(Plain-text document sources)
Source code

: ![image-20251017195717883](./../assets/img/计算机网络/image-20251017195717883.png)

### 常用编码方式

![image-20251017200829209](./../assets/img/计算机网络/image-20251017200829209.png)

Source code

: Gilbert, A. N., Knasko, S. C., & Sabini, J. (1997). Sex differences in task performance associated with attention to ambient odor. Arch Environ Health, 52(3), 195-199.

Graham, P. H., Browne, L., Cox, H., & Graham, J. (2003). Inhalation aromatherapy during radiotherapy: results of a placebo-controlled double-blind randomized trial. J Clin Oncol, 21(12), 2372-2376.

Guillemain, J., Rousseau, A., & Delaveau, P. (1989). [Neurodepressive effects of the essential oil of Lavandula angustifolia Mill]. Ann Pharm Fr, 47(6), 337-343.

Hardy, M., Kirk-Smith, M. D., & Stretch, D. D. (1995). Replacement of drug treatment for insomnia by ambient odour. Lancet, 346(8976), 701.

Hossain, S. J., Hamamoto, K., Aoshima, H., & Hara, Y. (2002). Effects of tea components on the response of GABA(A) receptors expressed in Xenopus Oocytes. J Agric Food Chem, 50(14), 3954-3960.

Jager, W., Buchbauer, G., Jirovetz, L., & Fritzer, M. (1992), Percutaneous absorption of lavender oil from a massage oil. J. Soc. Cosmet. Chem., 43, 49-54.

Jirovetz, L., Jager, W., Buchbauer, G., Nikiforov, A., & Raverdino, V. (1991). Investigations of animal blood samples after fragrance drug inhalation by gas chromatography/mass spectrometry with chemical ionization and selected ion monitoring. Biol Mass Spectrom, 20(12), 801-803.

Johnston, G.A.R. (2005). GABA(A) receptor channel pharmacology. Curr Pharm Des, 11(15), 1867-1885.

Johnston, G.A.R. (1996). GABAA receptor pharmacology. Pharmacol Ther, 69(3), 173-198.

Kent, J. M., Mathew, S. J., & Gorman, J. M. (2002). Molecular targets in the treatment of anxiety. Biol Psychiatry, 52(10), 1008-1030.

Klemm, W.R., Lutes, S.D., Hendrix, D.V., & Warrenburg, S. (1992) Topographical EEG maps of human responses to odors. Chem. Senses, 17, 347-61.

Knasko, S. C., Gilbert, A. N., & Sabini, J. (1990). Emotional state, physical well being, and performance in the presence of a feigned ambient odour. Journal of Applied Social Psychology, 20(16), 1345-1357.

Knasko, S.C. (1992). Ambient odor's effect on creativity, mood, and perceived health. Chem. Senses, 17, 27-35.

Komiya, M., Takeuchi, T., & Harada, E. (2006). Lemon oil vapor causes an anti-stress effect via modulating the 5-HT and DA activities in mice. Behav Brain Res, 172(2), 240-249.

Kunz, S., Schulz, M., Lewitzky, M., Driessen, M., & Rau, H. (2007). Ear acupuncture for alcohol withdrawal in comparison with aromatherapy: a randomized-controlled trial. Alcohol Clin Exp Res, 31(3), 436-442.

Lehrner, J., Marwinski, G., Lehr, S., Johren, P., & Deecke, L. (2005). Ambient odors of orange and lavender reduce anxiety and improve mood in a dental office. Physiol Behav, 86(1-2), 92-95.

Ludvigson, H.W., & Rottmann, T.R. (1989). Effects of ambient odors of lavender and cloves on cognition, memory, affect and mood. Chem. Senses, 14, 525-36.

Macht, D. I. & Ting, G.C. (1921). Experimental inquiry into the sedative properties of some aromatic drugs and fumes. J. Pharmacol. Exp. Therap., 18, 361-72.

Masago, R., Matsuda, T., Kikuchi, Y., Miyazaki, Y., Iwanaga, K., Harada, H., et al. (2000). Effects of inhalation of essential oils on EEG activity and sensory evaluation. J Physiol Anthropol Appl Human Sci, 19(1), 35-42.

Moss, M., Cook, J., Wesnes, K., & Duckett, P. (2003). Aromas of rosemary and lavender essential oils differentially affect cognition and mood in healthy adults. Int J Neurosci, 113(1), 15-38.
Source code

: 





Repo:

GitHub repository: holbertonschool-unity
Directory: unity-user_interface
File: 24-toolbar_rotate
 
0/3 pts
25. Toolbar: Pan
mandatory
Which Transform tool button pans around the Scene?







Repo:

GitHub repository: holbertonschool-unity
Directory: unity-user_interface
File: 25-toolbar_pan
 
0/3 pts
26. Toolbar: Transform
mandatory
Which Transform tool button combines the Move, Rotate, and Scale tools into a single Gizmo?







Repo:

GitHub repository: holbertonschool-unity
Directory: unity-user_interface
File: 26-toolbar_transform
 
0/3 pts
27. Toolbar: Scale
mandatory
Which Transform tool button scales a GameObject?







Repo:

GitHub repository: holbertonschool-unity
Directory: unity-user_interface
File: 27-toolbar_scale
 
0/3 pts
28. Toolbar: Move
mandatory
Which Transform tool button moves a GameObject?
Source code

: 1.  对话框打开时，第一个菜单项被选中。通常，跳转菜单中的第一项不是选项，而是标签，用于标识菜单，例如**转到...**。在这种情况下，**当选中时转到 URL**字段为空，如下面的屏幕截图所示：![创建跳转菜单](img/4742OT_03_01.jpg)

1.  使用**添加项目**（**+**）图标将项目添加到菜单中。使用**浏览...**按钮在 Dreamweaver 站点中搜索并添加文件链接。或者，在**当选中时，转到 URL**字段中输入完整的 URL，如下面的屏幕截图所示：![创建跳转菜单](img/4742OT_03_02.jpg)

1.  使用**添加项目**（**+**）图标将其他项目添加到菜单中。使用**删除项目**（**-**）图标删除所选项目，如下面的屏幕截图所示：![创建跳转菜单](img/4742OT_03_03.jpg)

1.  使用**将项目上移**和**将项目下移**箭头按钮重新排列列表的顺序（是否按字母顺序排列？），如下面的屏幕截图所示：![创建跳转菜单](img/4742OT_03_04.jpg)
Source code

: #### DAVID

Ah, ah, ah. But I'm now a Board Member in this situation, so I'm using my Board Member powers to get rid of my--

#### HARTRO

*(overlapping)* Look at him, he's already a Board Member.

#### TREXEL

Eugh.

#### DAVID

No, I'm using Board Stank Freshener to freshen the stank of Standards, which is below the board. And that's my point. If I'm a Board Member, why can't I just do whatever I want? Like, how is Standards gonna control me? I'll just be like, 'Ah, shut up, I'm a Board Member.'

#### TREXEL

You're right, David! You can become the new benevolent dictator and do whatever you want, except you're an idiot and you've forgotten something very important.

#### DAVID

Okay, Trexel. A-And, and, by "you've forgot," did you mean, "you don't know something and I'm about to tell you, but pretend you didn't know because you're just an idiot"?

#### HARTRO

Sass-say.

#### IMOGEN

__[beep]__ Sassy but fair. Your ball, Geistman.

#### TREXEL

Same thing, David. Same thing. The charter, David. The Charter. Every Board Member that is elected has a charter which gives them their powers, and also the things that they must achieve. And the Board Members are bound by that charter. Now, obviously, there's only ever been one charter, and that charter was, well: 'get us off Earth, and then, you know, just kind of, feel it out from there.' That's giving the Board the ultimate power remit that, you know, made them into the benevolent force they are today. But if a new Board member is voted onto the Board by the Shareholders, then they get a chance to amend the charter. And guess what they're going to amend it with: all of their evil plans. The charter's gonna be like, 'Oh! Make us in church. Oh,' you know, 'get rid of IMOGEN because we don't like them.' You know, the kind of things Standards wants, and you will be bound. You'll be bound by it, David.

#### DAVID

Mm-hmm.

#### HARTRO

> **Exercise directions**: Would you filter the records and copy each line that contains the word "Gilbert"?

> **Written answer**:
: Gilbert, A. N., Knasko, S. C., & Sabini, J. (1997). Sex differences in task performance associated with attention to ambient odor. Arch Environ Health, 52(3), 195-199.
Knasko, S. C., Gilbert, A. N., & Sabini, J. (1990). Emotional state, physical well being, and performance in the presence of a feigned ambient odour. Journal of Applied Social Psychology, 20(16), 1345-1357.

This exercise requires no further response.